Today I’m blogging from sunny Kamloops from my colleague Peter Jensen’s office. Clients are coming soon so I have to keep this short.
The Supreme Court of BC has an unlimited monetary jurisdiction whereas BC small claims court currently has a jurisdiction of $25,000 or less. When suing for damages as a result of a BC car accident you have to decide which court you will sue in.
When involved in an ICBC tort claim in the BC Supreme Court the winner can be awarded Costs, whereas in Small Claims Court the winner can only be awarded disbursements as opposed to Tariff Costs.
When you bring an ICBC claim in Supreme Court and are awarded less than $25,000 can you still be awarded your court tariff Costs? The answer is sometimes.
Rule 57(10) of the BC Supreme Court rules states that
A plaintiff who recovers a sum within the jurisdiction of the Provincial Court under the Small Claims Act is not entitled to costs, other than disbursements, unless the court finds that there was sufficient reason for bringing the proceeding in the Supreme Court and so orders.
The question then is, did you have a good reason to sue in Supreme Court when you started the lawsuit?
Reasons for judgement were released today awarding a Plaintiff Costs even though the ultimate award was below $25,000. At Paragraphs 7-10, the trial judge (Madam Justice Humphries) explained why in this case the Plaintiff had ‘sufficient reason’ to bring the suit is Supreme Court holding that:
 The relevant time at which the value of (the Plaintiff’s) claim should be assessed, then, is when the action was commenced.

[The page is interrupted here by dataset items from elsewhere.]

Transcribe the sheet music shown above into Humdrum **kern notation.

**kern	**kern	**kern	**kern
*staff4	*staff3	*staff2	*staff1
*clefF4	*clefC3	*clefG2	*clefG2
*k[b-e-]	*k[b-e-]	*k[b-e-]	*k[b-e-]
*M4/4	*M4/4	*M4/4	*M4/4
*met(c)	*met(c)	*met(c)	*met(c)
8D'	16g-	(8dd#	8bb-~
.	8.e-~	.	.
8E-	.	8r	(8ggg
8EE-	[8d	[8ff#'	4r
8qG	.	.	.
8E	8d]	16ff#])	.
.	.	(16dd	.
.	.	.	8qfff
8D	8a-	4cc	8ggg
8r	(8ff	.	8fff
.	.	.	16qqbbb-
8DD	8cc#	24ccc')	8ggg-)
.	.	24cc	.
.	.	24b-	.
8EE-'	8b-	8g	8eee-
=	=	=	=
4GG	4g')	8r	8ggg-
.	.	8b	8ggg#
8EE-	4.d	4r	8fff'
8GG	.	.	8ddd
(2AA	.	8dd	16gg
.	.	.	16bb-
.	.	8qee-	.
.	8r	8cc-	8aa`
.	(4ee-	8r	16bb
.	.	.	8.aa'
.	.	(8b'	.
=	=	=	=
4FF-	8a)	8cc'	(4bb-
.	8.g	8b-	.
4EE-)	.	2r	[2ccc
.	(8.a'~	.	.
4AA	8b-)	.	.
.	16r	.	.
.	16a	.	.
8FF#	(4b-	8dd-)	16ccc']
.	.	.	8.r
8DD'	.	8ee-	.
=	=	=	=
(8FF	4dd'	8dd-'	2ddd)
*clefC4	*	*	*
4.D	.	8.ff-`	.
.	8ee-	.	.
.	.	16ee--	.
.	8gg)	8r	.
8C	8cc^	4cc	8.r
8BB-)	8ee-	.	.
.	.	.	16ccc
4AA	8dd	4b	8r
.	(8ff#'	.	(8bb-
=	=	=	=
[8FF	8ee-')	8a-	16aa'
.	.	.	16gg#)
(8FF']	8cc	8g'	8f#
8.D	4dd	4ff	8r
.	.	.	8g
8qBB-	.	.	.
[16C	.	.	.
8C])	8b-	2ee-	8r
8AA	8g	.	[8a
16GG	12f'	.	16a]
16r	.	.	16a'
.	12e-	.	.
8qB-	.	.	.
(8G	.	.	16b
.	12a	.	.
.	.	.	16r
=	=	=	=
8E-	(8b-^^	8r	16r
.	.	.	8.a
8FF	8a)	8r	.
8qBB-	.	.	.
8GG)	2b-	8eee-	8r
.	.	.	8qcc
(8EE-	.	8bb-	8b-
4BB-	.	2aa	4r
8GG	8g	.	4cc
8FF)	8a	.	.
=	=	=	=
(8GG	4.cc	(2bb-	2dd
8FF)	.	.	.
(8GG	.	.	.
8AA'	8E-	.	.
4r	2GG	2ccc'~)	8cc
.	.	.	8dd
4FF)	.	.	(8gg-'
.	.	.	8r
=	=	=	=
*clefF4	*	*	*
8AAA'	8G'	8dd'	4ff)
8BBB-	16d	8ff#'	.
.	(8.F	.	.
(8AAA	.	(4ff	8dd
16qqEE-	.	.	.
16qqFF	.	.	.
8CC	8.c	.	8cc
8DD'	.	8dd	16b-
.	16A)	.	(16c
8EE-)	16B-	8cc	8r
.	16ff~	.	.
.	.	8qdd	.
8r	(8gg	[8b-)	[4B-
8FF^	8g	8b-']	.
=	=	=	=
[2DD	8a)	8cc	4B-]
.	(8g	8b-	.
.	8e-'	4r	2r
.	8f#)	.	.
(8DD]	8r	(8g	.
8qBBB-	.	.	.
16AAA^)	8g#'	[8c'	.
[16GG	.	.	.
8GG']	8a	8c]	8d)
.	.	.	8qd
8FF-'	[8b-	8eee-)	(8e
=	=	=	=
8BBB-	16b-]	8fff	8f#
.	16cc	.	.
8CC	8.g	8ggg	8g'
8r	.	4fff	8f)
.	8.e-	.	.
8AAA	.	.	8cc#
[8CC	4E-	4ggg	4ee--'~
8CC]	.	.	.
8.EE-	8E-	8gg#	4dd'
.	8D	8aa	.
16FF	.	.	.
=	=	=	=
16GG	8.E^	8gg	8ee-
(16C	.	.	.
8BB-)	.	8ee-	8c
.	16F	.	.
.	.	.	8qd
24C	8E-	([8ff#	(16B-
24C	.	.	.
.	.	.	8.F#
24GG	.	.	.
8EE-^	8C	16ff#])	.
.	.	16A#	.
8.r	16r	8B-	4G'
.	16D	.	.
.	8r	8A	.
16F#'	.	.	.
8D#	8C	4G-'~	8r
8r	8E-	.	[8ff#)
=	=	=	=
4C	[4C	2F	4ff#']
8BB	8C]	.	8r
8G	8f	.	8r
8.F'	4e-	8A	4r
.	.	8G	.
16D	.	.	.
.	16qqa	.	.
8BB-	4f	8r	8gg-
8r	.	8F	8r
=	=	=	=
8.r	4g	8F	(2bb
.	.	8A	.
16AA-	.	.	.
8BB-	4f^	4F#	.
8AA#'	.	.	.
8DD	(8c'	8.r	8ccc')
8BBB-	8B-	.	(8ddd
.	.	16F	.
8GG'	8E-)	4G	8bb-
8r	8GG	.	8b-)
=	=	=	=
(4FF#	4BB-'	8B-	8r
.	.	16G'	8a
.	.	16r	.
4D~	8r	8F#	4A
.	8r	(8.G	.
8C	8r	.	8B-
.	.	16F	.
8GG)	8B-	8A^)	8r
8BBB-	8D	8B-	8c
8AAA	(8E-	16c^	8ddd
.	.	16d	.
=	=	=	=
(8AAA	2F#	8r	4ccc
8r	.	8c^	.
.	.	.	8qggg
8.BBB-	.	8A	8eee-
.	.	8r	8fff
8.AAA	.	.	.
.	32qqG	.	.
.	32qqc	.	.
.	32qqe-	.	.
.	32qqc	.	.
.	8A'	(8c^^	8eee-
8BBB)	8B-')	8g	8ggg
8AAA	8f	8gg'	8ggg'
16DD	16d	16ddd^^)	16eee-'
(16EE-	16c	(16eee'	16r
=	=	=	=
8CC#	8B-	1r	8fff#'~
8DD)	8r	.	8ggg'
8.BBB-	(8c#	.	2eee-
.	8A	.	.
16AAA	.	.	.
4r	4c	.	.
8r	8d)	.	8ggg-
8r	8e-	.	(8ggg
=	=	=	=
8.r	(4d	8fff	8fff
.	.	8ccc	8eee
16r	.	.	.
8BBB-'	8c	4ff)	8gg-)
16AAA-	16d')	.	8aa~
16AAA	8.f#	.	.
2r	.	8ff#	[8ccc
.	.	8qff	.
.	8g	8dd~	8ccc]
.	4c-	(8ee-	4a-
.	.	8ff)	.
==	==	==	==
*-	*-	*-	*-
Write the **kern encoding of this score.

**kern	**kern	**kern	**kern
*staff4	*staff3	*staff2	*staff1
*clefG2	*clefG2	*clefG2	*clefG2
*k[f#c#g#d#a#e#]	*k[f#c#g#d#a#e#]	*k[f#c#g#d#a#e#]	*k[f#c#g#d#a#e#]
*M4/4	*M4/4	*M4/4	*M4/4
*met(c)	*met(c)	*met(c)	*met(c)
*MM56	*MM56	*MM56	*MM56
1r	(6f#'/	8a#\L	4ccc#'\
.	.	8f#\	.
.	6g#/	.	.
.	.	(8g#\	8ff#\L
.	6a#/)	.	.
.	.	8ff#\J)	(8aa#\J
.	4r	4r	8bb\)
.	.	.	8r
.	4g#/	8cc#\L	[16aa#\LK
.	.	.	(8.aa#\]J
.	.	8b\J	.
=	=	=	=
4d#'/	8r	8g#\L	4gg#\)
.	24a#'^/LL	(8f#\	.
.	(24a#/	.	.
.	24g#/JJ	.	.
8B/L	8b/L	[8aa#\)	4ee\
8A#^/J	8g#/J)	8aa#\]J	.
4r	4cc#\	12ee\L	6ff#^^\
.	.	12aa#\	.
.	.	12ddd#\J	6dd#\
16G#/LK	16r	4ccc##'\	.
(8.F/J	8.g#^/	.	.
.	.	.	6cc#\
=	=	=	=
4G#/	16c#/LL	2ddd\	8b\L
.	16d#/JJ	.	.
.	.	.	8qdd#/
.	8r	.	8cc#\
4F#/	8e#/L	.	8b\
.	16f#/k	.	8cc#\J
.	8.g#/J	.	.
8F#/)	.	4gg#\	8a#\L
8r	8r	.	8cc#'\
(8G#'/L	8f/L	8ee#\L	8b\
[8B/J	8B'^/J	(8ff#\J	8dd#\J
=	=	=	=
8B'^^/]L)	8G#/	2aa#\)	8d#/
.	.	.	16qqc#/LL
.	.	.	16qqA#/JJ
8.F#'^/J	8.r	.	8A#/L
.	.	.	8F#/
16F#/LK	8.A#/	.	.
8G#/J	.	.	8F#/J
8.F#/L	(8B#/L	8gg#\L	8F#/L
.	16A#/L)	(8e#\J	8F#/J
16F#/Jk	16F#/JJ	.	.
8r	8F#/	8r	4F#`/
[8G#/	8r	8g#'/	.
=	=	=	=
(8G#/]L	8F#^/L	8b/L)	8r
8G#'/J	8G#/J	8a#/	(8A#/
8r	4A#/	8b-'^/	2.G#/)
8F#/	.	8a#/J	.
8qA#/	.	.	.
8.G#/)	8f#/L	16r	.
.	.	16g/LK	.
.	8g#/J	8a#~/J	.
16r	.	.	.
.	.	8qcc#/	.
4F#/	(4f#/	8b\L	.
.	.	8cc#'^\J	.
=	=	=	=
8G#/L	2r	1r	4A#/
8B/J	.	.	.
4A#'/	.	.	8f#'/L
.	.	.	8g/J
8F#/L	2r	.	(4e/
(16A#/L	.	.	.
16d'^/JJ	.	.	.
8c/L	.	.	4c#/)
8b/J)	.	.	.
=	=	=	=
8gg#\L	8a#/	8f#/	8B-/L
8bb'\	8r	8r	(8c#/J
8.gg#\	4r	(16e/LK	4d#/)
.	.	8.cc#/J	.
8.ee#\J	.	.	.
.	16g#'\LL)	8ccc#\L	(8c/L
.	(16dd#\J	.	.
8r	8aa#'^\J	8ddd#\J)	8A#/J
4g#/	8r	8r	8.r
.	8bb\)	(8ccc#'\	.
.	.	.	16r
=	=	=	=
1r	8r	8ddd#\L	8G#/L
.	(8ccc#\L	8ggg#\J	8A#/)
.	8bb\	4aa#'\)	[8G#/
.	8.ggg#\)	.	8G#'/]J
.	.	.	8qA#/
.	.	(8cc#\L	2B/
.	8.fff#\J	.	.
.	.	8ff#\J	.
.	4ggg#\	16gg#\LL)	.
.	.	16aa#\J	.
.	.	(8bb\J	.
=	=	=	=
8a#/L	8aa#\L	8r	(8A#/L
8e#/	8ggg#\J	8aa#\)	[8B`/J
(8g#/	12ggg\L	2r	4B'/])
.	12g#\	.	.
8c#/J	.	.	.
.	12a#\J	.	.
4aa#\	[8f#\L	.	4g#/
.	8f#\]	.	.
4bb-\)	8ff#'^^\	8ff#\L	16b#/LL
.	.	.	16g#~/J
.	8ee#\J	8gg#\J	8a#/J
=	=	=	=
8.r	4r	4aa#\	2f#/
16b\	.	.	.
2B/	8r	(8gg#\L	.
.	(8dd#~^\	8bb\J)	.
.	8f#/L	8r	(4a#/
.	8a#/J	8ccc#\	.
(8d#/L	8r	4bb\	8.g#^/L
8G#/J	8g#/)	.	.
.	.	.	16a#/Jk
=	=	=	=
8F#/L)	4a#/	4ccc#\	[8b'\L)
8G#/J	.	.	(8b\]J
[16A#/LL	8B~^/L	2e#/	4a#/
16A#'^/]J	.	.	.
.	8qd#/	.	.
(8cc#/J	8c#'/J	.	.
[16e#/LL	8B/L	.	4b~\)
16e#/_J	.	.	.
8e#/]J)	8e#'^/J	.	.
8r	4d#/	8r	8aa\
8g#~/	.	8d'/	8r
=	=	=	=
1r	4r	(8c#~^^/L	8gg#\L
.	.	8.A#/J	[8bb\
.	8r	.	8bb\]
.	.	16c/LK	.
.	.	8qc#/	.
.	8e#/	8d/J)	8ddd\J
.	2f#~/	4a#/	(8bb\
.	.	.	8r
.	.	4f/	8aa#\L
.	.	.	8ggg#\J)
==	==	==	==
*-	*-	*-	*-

At that time, (the Plaintiff) still had some residual effects from the accident and was missing the occasional day of work. I found this evidence credible, and noted that she still had occasional flare-ups, with decreasing frequency. Her voluntary retirement worked to the benefit of the defendant in that any potential ongoing wage loss from these flare-ups would not be claimed against him. (the Plaintiff) was careful to ensure that only those days attributable to the effects of the accident were claimed for. She asserted a claim for loss of earning capacity, but decided not to pursue it by the time of trial. Although such an award would not have been large, if any at all were established, it is difficult to say, in hindsight, that the entire claim would obviously have come under the Small Claims limit of $25,000 at the time the action was commenced. Plaintiff’s counsel subsequently came to assess the claim with the advantage of all the information available by the time of trial and to put forward a realistic and sustainable range of damages in his final submissions, but that is not, according to Reimann, relevant to the present issue.
 In Faedo v. Dowell and Wachter, M064051 (October 19, 2007) Vancouver, Curtis J. held that in a situation where the defendant put the plaintiff to the proof of having suffered any injury at all, thus making her credibility a crucial issue at trial, it was reasonable for the plaintiff to require the assistance of counsel. She was therefore justified in commencing the action in Supreme Court where she could hope to recover some of the costs it was necessary for her to expend in retaining counsel to recover the compensation to which she was found to be entitled. This reasoning has application here as well.
 In the result, the plaintiff has advanced sufficient reason for having commenced her action in this court and is entitled to her costs pursuant to Rule 66.
This is a good judgement for Plaintiffs bringing ICBC claims, particularly those involved in Low Velocity Impacts (LVI’s) where ICBC denies that injury occurred. It recognizes the fact that ICBC often tells people that they aren’t injured at all and this brings their credibility into play. Here the court realized that in such circumstances it is appropriate to hire a personal injury lawyer and try to offset some of these costs by suing in Supreme Court even though the Small Claims Court has sufficient monetary jursidiction to deal with the tort claim.